Desde agosto de 2020 até então, o órgão era comandado por Caio Mario Paes de Andrade, cujo nome foi indicado pelo Palácio do Planalto e aprovado nesta segunda-feira para assumir a presidência da Petrobras, além de uma cadeira no conselho da estatal.
Segundo o relatório da CGU, a digitalização de serviços do governo federal ocorrida de 2020 a 2021, motivada pela pandemia de coronavírus, “ampliou o acesso a serviços públicos pelas populações mais carentes, porém, pode também ter tornado a infraestrutura de TI do governo federal mais vulnerável a ataques cibernéticos”.

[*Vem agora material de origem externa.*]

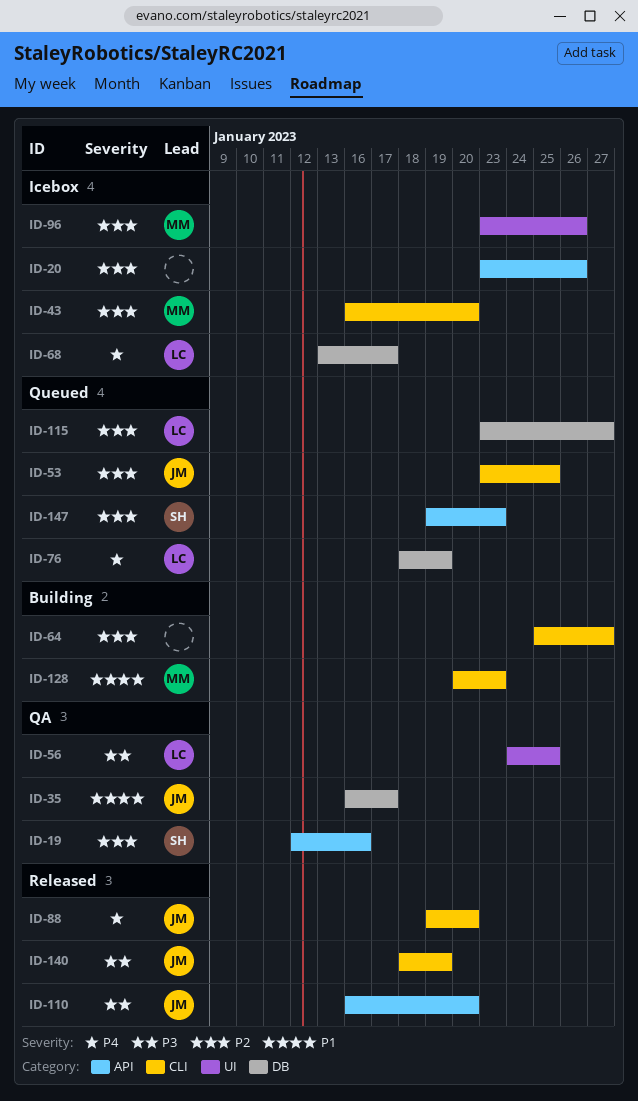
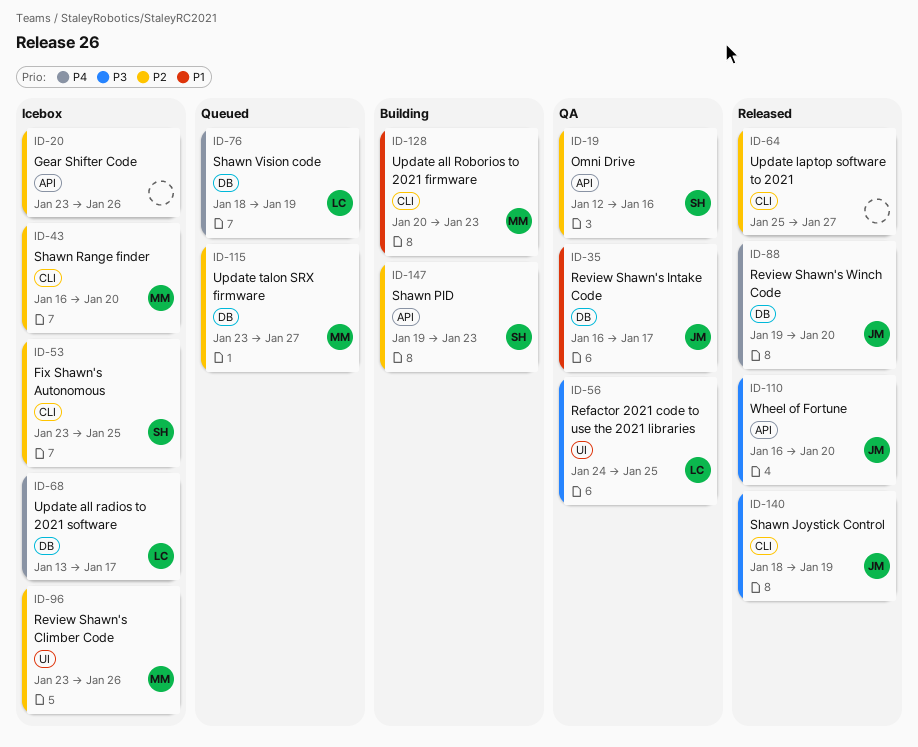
ID-53, status: Queued -> Icebox
ID-53, owner: JM -> SH
ID-64, status: Building -> Released
ID-88, label: CLI -> DB
ID-115, owner: LC -> MM
ID-147, status: Queued -> Building

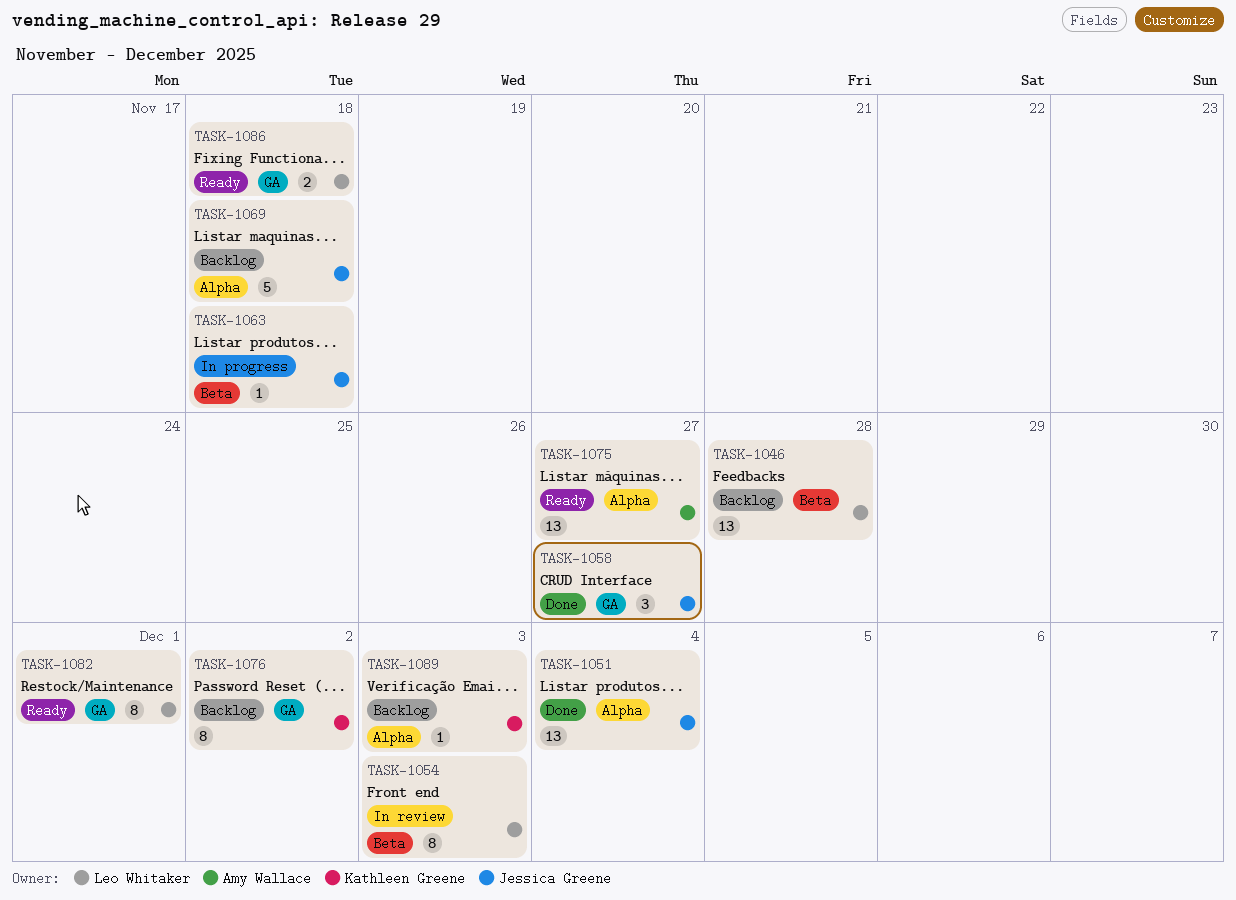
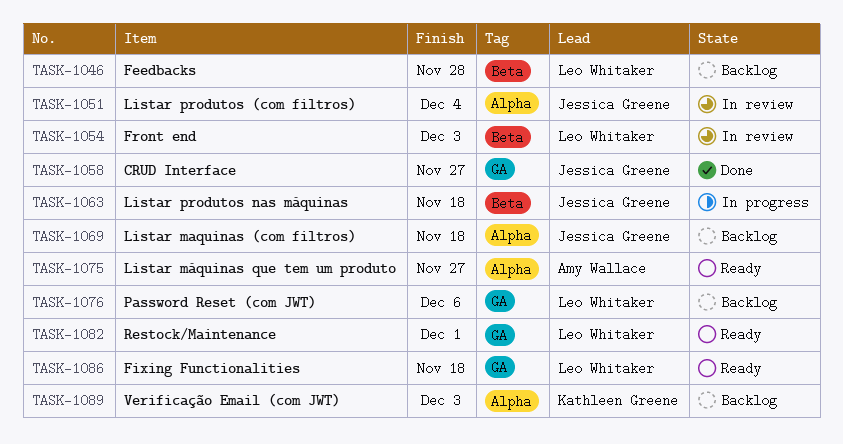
TASK-1051, status: Done -> In review
TASK-1076, owner: Kathleen Greene -> Leo Whitaker
TASK-1076, due: Dec 2 -> Dec 6

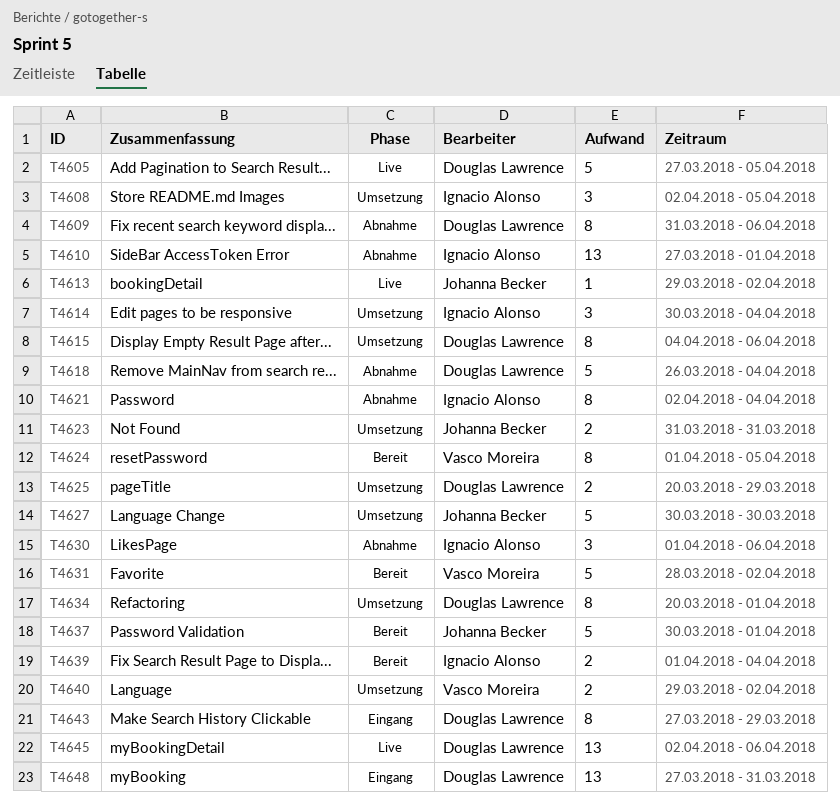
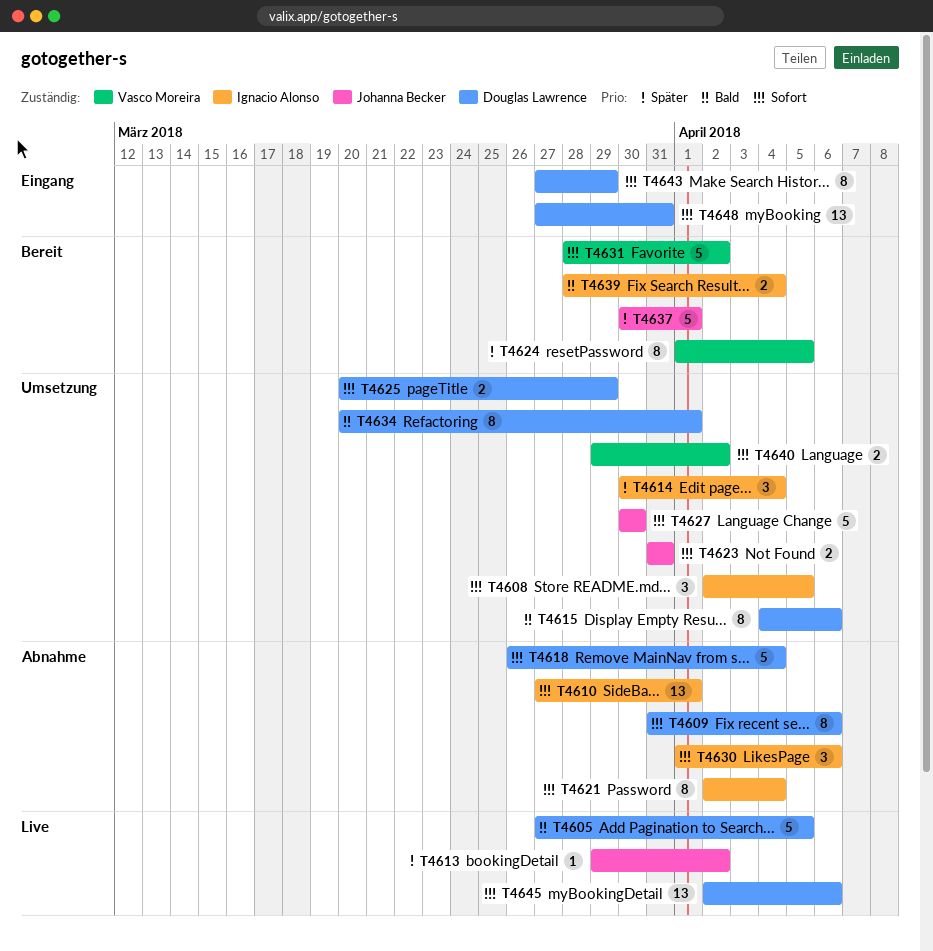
T4639, start: Apr 1 -> Mar 28

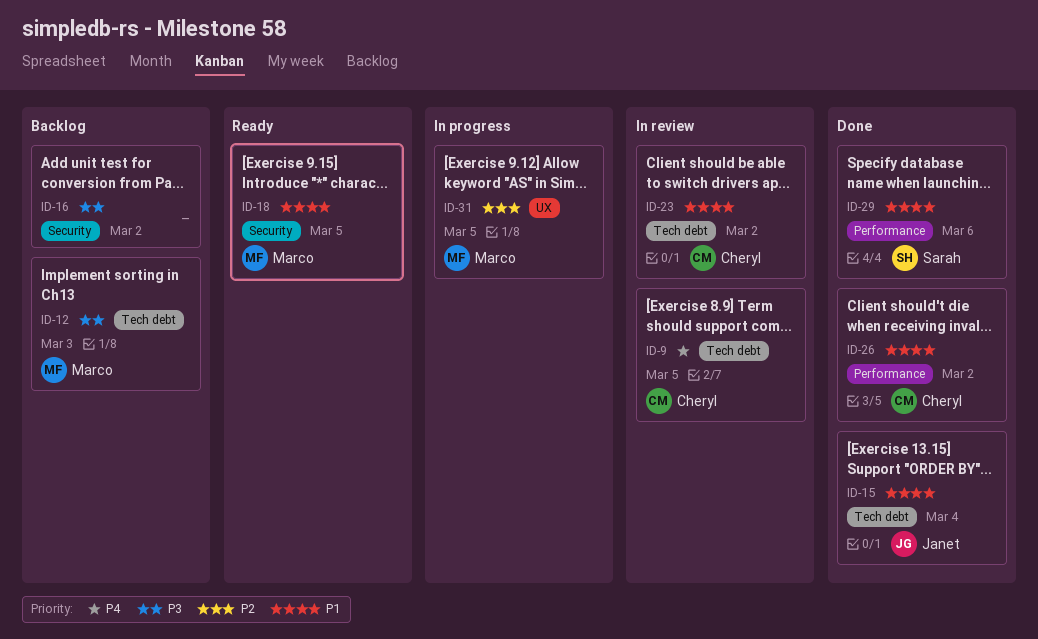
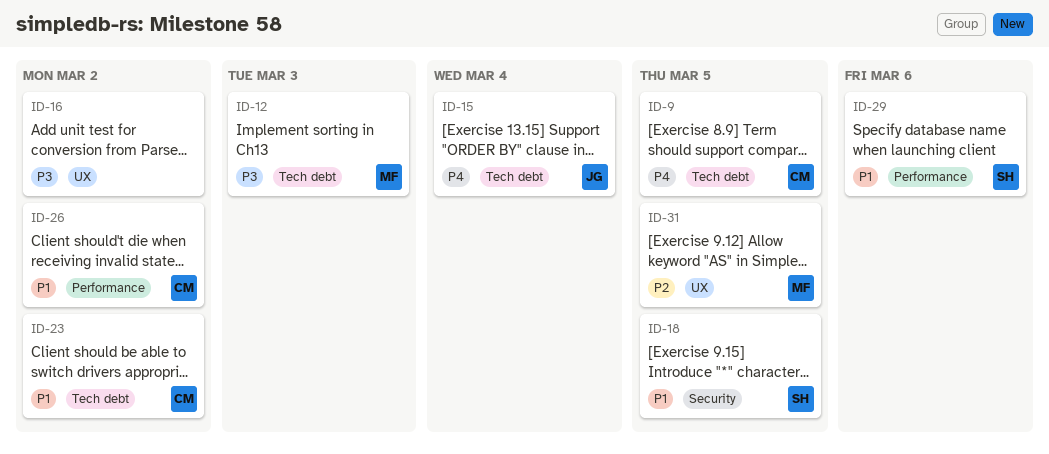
ID-15, priority: P1 -> P4
ID-16, label: Security -> UX
ID-18, owner: Marco -> Sarah

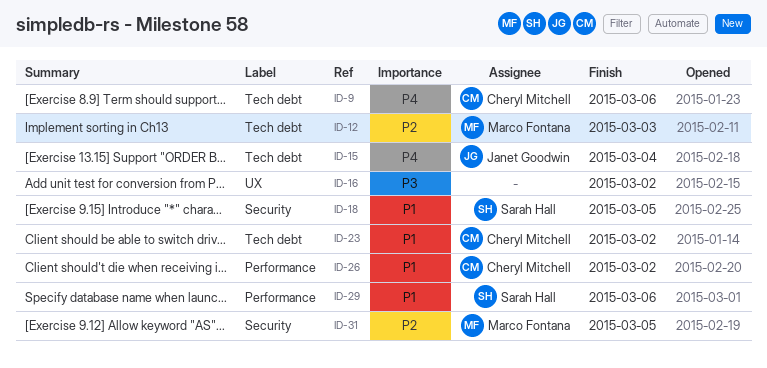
ID-9, due: Mar 5 -> Mar 6
ID-12, priority: P3 -> P2
ID-31, label: UX -> Security

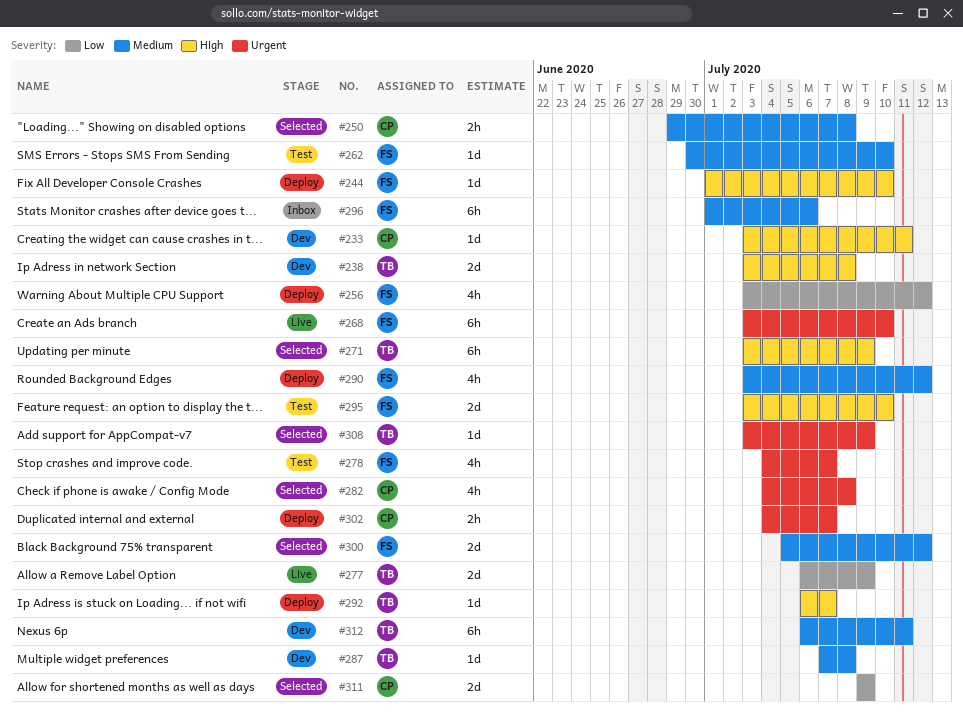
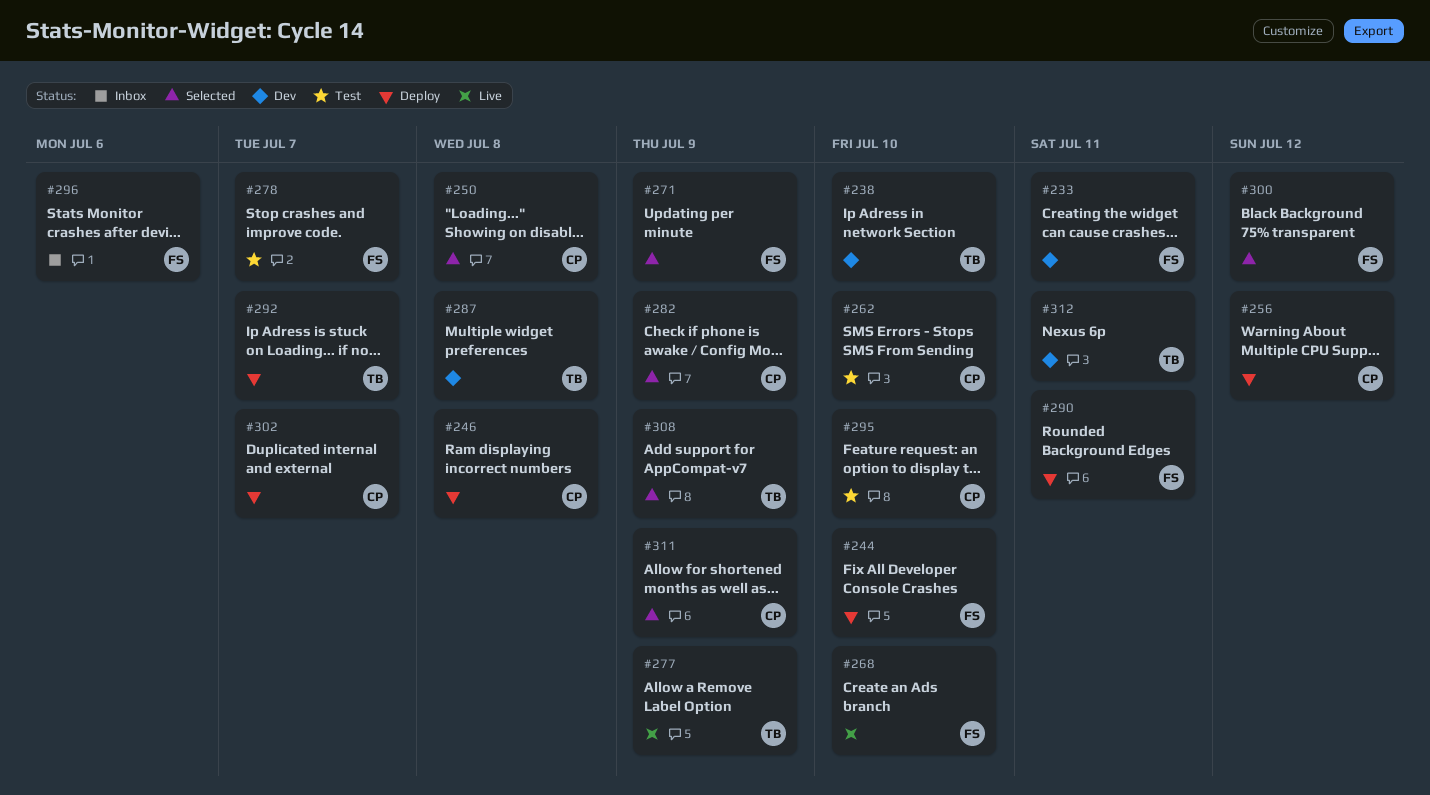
#233, owner: CP -> FS
#238, due: Jul 8 -> Jul 10
#246: none -> present
#256, owner: FS -> CP
#262, owner: FS -> CP
#271, owner: TB -> FS
#282, due: Jul 8 -> Jul 9
#290, due: Jul 12 -> Jul 11
#295, owner: FS -> CP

De acordo com os auditores, foram identificadas “fragilidades” no “código-fonte dos aplicativos móveis, associadas à gestão das funcionalidades que permitem ao sistema Android franquear acesso a recursos e dados sensíveis dos equipamentos móveis, majorando o risco de vazamentos de dados”.
Além disso, a CGU descobriu “brechas de segurança ou vulnerabilidades cibernéticas que ampliam a superfície de ataque” e “lacunas no atendimento das reclamações realizadas nos comentários feitos pelo cidadão para a melhoria da qualidade dos aplicativos”.
Dos 242 aplicativos do governo federal, 128, ou seja, 52,9% do total, tiveram nota média abaixo de 3, de uma escala de 0 a 5. Outros 90, 37,2% do total, tiveram uma avaliação média igual ou maior que 3 e menor que 5. Apenas 24 (9,9%) tiveram nota igual a 5.